Franny plucked the jar of Nutella out of the drawer and unscrewed the cap. It wasn’t even half full—hardly enough for the three of them to spread on toast in the morning, if they’d had a loaf of bread. She was almost impressed with Gemma for entertaining such base pleasures, but it had probably been bought by some other guest, or for a small child’s sophomoric palate. Franny plunged her pointer finger into the wide mouth of the jar and dragged it around the edges, until there was a large crashing wave of the creamy stuff in between her knuckles. She put the whole thing in her mouth and pulled her finger out slowly, with a low moan. Franny screwed the top back on the jar and hid it in a different cabinet, one where no one else would look, just in case.

The setting sun had shifted over the mountain, and now Jim and Sylvia swam through the shade on their laps back and forth in the swimming pool. From Gallant’s current issue: “Why Doing Laps Will Make You Live to 100,” written by a novelist with a weak breaststroke and a spare tire, a piece Jim had commissioned because he thought it sounded like something Franny would like. (Gallant was always looking for more female eyes.) Jim’s fingers began to prune, but he didn’t mind. From the deep end of the pool, he could see mountains and trees and the back face of their little pink house. An airplane flew overhead, and both Sylvia and Jim were grateful not to be on it, not to be leaving anytime soon. A good swimming pool could do that—make the rest of the world seem impossibly insignificant, as far away as the surface of the moon.

“It’s not bad, huh?”

Sylvia swam over to the far lip of the pool and hoisted herself up on her elbows.

“It’ll do.” She wiped the water out of her eyes. “What time do Bobby and whatsherface get here? And Charles?”

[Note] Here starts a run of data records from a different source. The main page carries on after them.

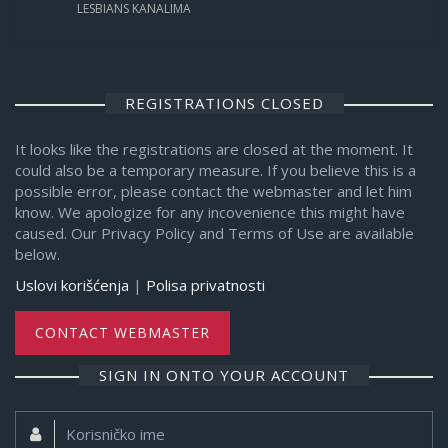
LESBIANS KANALIMA
REGISTRATIONS CLOSED
It looks like the registrations are closed at the moment. It
could also be a temporary measure. If you believe this is a
possible error, please contact the webmaster and let him
know. We apologize for any incovenience this might have
caused. Our Privacy Policy and Terms of Use are available
below.
Uslovi korišćenja
|
Polisa privatnosti
CONTACT WEBMASTER
SIGN IN ONTO YOUR ACCOUNT
Korisničko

“In the morning, like we did. They’ll be here early.” If they’d been in New York, standing on opposite sides of 75th Street, they wouldn’t have been able to hear each other: the cars, the people, the airplanes, the bikes, the noise of everyday life in the city. They hadn’t been talking as much as usual, anyway, not lately. Now they were twenty feet apart and could hear each other perfectly. If they’d shouted, their voices would have bounced off the trees lining the mountain and echoed into the valley below, into Pigpen proper, maybe all the way to the ocean.